Non ho parole. Davvero non ho parole, se non una: GRAZIE. GRAZIE. GRAZIE.

Un avverbio mi aspetta nel sottoscala

giugno 20, 2008

Ho scoperto questo sito. Navigando, ci sono molte cose interessanti, tra cui (povera me) il solito rimprovero per chi usa gli avverbi (“stampelle”, li definisce Luisa Carrada). E poi ho trovato questa considerazione che riguarda i blog:

non usate titoli criptici o teaser, che funzionano nella pubblicità o nella stampa, dove si può voltare pagina per leggere l’articolo, ma non sul web, dove c’è un’altra intera pagina da scaricare senza sapere cosa effettivamente si troverà.

Cambio mestiere!
(per adesso mi prendo qualche giorno di vacanza, ma cercherò di collegarmi lo stesso)

Non aver paura

giugno 19, 2008

A proposito di finali: sono alle ultime pagine di Duma Key. Lo sto centellinando perchè mi dispiacerà lasciarlo: oso dire che è forse il più bel romanzo di King. Dentro c’è davvero tutto, e tutto filtrato dalla malinconia della maturità, e dalla consapevolezza delle illusioni che sfioriscono. Sono incantata.

I capitoli in corsivo. Mi soffermo su questi perchè sono importantissimi, a un doppio livello: per lo svolgimento della narrazione, sicuramente, ma anche e forse soprattutto perchè sono trattatelli di scrittura, come ho già detto.

Uno degli ultimi inizia così: non aver paura. Non fermarti. Vai avanti anche quando vorresti smettere di dipingere (scrivere, in realtà). E’ importante.

E’ importantissimo, ha ragione, anche se io interpreto l’esortazione in modo tutto mio: non aver paura di te stesso. Tira fuori quel che hai seppellito dentro di te. “Sturati”, direbbe il protagonista.
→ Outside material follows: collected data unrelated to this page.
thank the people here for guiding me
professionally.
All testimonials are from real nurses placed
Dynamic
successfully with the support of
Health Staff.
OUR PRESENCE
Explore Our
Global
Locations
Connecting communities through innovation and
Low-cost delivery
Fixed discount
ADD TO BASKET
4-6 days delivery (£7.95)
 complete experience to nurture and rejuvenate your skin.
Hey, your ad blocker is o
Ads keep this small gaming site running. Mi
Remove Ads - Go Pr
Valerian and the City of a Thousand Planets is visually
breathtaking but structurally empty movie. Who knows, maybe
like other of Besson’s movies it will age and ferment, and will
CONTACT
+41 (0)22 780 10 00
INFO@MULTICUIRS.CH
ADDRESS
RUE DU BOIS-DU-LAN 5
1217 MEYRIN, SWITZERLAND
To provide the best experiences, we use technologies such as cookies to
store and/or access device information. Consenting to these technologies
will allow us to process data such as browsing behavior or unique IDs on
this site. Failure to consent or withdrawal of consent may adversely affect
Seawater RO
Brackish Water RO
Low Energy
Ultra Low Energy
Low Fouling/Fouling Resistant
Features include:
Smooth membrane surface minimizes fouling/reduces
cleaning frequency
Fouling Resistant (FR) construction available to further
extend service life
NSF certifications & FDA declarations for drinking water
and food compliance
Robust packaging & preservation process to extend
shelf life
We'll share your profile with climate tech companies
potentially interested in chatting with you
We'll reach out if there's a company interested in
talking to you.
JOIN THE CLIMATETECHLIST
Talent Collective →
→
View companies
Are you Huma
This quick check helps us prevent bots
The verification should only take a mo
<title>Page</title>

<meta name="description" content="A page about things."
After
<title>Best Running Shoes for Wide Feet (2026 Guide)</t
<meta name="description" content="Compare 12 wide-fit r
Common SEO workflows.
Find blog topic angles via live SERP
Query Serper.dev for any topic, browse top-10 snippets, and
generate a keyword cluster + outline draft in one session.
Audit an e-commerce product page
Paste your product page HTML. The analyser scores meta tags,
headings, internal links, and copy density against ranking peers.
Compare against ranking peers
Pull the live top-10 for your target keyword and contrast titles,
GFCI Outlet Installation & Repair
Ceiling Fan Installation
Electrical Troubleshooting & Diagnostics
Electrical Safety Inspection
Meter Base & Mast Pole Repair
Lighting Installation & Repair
Altrimenti, non si scrive.

Elefanti

giugno 18, 2008

Il finale è peggio di quanto ci si attendesse.
A tutti giovino le parole di King:

Elefantiasi letteraria (“literary elephantiasis” ), termine con il quale definisce la tendenza di uno scrittore a dilungarsi nella stesura di un racconto, arricchendo per esempio la narrazione con numerosi personaggi e vicende di contorno, e prolungando con minuzia e dovizia di particolari ogni descrizione o vicissitudine dei protagonisti.

Mai allungare il brodo se non se ne è capaci, mai.

(che poi…vogliamo mettere la malinconia del finale de Il signore degli anelli, che sta tutta in DUE parole, “Sono tornato”? Vogliamo mettere quelle due semplicissime azioni che chiudono la saga della Torre nera? Vogliamo mettere…non lo so. E’ vero che conta il viaggio, e non la meta. Ma possibile che un BUON finale sia così raro, e non solo nei manga?)